If it is indeed the final play in the Coliseum’s 47-year run of hosting the Islanders, which fans will certainly be hoping it won’t be, what a way for them to end that era. But should the Islanders complete the comeback and steal Game 7, we’re talking about one of the most important goals in franchise history.
“It’ll be up there with one of the best because of the situation,” Islanders head coach Barry Trotz said of where the game ranks for him. “The group that is playing right now, I love this group. This building and what it’s meant to a number of players but probably more than anything, our fans. These are great moments.
“Going off the ice and everyone’s hugging each other, there’s beer cans all over, it’s quite a sight. These are moments you’ll remember and great memories to have. But we have to get another one.”

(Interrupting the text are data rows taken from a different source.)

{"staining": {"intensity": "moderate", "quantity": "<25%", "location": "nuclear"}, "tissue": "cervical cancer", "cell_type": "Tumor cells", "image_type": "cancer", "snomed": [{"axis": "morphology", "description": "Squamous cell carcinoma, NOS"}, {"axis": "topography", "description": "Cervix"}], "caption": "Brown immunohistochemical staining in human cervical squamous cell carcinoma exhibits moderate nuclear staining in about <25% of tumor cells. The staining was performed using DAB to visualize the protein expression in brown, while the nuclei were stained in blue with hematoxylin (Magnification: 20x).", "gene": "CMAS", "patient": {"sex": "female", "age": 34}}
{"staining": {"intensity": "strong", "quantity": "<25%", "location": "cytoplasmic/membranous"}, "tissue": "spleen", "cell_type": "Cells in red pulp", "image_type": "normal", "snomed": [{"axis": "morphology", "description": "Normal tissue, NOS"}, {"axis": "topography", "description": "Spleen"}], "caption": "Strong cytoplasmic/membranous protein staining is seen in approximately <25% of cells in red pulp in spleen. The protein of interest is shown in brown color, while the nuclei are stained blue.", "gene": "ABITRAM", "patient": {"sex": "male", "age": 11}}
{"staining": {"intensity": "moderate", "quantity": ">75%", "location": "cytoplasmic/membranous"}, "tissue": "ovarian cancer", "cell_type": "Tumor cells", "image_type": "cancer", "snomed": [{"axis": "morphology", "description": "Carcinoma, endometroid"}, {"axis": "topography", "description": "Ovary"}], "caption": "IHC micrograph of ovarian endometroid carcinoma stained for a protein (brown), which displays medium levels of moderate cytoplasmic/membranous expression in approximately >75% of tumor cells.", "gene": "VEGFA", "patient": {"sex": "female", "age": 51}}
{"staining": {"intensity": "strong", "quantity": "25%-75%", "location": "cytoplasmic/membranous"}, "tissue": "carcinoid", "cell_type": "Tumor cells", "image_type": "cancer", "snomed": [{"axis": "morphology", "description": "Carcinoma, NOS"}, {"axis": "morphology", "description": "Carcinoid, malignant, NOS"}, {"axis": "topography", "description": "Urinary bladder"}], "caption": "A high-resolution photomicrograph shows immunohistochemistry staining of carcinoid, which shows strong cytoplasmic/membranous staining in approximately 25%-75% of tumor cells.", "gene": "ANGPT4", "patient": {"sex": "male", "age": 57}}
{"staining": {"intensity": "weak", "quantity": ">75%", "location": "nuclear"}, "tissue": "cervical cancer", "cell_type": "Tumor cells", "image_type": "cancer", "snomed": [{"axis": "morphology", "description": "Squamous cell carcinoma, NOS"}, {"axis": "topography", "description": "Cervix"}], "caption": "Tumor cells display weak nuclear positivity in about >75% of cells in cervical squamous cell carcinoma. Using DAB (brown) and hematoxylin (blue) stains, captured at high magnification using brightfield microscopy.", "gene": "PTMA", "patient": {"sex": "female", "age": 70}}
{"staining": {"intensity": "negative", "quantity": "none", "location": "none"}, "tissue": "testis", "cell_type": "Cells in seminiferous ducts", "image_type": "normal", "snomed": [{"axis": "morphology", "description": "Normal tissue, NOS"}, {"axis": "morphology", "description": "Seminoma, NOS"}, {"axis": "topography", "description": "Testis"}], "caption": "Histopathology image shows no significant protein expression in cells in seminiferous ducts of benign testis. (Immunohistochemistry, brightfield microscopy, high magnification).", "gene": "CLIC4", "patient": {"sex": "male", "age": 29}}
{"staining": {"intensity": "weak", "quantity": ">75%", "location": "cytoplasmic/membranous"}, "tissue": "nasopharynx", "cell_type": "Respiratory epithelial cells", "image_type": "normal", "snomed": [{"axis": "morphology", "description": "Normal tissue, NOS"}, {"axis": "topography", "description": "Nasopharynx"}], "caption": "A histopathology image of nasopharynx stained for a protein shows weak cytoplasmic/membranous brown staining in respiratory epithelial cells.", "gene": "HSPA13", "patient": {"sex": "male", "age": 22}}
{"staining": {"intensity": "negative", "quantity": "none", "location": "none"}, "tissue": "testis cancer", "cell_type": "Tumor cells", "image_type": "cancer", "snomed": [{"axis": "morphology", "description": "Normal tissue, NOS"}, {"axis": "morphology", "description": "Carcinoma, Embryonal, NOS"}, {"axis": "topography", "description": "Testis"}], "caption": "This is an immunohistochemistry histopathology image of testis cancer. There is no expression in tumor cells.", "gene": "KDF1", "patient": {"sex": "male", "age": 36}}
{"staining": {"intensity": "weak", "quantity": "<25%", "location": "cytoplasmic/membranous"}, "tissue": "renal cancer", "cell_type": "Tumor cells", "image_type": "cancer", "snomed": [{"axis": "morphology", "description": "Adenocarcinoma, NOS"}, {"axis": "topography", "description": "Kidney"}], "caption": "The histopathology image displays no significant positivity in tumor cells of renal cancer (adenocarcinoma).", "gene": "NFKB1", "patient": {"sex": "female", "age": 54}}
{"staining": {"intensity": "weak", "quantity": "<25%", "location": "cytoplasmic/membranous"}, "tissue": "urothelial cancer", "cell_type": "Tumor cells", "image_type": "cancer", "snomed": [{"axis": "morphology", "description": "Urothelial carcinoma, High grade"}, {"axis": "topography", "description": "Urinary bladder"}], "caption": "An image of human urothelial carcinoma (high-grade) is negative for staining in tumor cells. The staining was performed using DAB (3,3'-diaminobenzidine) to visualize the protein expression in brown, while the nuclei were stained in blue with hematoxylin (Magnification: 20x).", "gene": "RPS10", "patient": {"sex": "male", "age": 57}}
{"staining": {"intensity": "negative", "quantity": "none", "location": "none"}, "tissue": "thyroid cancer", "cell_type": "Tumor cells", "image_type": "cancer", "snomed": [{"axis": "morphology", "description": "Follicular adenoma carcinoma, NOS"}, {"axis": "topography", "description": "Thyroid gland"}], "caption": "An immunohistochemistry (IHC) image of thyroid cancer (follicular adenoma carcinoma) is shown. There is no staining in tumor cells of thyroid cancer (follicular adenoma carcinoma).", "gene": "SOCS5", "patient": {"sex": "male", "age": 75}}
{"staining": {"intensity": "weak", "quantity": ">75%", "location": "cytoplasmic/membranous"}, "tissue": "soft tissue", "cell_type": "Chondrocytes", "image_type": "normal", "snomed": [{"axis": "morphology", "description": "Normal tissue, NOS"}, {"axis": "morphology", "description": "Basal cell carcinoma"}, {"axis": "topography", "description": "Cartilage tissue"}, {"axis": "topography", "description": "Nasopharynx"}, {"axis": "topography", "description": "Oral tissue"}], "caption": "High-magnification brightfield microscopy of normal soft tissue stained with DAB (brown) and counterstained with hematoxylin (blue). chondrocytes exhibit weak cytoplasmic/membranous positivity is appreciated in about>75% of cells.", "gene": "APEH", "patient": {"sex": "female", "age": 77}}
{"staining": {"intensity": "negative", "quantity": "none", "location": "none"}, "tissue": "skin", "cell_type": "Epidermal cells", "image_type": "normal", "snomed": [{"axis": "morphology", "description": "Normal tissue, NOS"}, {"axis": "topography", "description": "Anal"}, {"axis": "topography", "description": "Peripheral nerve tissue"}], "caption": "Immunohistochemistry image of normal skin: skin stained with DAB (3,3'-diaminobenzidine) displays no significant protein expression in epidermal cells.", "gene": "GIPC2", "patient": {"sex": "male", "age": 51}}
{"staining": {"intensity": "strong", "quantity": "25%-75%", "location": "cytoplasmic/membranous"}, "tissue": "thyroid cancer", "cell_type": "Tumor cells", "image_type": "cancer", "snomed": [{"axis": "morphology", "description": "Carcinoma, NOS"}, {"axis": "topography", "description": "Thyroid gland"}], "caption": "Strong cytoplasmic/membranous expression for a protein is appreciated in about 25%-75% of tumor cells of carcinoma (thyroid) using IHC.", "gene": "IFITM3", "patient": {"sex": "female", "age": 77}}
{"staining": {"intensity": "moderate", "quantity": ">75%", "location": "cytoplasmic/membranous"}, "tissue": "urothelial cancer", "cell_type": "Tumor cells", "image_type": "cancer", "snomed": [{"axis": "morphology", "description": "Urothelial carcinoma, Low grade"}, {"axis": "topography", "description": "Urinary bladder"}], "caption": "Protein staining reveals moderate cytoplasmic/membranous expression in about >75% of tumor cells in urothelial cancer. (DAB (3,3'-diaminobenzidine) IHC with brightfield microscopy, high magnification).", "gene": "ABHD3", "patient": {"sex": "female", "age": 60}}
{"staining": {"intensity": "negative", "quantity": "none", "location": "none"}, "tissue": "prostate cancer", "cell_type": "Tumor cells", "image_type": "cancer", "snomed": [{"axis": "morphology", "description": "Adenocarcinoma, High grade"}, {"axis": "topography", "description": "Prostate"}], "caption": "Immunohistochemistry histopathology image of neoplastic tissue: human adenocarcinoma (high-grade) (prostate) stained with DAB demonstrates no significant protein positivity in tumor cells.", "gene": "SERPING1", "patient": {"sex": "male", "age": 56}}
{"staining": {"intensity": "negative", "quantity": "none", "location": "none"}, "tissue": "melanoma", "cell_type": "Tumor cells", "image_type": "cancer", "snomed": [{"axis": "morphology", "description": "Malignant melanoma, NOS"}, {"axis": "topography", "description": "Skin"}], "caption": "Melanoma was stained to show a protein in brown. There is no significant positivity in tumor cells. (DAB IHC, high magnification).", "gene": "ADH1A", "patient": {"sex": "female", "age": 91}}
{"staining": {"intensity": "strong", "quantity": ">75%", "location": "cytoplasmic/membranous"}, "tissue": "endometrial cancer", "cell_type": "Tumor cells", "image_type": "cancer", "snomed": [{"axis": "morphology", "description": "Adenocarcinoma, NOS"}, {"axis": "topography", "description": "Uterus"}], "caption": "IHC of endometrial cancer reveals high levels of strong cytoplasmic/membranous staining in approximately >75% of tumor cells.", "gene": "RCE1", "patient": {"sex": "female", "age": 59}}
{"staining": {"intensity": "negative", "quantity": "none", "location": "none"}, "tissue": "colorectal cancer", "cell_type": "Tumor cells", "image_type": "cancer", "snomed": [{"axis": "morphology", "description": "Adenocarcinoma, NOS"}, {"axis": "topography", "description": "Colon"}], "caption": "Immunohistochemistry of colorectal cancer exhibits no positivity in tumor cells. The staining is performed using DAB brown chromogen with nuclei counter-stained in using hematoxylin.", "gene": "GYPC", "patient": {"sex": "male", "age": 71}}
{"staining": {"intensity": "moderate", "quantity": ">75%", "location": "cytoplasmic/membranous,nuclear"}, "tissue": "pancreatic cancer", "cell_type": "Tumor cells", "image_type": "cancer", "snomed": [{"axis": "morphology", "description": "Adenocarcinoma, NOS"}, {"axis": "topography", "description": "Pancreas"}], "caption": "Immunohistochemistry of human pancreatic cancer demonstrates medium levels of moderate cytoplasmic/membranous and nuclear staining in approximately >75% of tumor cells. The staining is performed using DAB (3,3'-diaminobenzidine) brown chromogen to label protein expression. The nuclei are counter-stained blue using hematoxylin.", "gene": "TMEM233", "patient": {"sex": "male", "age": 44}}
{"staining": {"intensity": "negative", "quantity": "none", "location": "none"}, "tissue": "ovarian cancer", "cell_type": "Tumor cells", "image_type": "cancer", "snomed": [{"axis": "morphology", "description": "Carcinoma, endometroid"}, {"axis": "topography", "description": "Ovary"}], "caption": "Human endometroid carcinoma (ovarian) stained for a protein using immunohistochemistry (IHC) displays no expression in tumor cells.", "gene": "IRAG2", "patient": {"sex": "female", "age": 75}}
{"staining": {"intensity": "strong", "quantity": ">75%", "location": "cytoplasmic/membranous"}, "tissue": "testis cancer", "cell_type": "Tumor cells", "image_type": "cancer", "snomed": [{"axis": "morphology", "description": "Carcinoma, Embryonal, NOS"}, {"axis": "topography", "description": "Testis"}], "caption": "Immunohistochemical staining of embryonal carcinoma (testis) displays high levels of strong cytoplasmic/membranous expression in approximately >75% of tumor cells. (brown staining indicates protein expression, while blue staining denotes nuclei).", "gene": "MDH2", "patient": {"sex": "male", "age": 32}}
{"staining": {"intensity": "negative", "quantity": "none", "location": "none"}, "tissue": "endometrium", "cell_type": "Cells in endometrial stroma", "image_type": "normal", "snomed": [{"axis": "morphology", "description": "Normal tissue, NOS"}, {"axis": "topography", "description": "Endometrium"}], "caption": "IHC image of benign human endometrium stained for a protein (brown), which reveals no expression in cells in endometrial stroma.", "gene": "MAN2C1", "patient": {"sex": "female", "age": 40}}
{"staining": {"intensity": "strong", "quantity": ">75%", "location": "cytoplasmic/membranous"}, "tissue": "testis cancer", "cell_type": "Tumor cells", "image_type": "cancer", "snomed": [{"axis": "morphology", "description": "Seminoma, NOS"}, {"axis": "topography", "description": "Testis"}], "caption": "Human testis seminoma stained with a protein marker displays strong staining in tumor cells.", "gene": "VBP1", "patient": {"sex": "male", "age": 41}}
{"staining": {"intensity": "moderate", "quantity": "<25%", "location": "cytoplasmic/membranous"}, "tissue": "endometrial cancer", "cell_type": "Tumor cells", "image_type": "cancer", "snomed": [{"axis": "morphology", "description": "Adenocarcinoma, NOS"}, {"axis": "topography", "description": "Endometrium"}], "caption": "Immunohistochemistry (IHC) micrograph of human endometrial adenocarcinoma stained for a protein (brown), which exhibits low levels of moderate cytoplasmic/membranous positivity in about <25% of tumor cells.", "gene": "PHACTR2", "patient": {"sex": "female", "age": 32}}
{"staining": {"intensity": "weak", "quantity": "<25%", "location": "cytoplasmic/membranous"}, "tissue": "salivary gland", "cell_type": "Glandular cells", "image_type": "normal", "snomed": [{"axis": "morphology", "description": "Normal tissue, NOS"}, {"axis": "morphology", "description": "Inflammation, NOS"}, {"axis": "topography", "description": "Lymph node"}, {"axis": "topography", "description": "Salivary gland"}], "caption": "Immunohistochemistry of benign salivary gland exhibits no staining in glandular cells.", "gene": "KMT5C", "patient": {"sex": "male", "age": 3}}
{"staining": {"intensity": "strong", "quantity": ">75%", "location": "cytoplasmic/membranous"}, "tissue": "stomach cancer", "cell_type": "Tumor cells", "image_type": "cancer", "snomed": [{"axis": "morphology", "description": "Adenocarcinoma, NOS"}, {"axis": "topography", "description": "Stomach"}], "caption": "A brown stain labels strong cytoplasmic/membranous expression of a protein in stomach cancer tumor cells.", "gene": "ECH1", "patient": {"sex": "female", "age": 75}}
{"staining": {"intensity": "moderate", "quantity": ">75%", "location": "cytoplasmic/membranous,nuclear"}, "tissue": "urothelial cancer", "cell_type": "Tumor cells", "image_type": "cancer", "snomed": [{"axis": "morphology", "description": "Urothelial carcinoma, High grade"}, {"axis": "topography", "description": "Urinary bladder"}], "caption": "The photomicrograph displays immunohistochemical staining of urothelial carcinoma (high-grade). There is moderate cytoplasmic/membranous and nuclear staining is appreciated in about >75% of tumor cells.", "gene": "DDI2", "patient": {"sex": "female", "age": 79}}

As for Beauvillier, the goal could not come at a better time for the notoriously streaky winger who had been in the midst of a cold spell, having not scored in each of his last 10 postseason games.
One of his side’s most underrated forecheckers, Beauvillier’s aggressive pursuit of a potential Lightning breakout from their zone placed him in a perfect spot. From the right dot, he picked off a pass from Blake Coleman and swerved toward the area between the dots before popping a wrist shot over the glove of Tampa’s stalwart goaltender, Andrei Vasilevskiy.
“I honestly kind of blacked out a little bit,” Beauvillier said. “They turned the puck over and I saw it go in and like I said, I just kind of blacked out. I was just so happy, just screaming and everyone jumped on me. Obviously an amazing feeling.”
A moment created by staying the course and playing Trotz’s way. And while the team’s success comes before everything else, the 24-year-old was certainly relieved to get “the monkey off my back
“I think as a player, you want to score every night but you have to focus on the main thing,” Beauvillier said. “If your team wins, it trumps everything. You want to help your team to win. Doesn’t matter if you score every night, just have to do the right things.”
So as the rafters shook and beer cans poured down from the heavens, the focus quickly shifted toward a thought that many in the hockey community never thought possible just a few years ago: The Islanders are one win away from making their first Stanley Cup Final since 1984
“It’s a privilege to still be playing at this time of year. It’s obviously exciting,” Beauvillier said. “As a kid, you try to imagine yourself going to Game 7 and having a good game… we earned the right to go back [to Tampa Bay] and play Game 7. It’s going to be fun, a big opportunity for us.”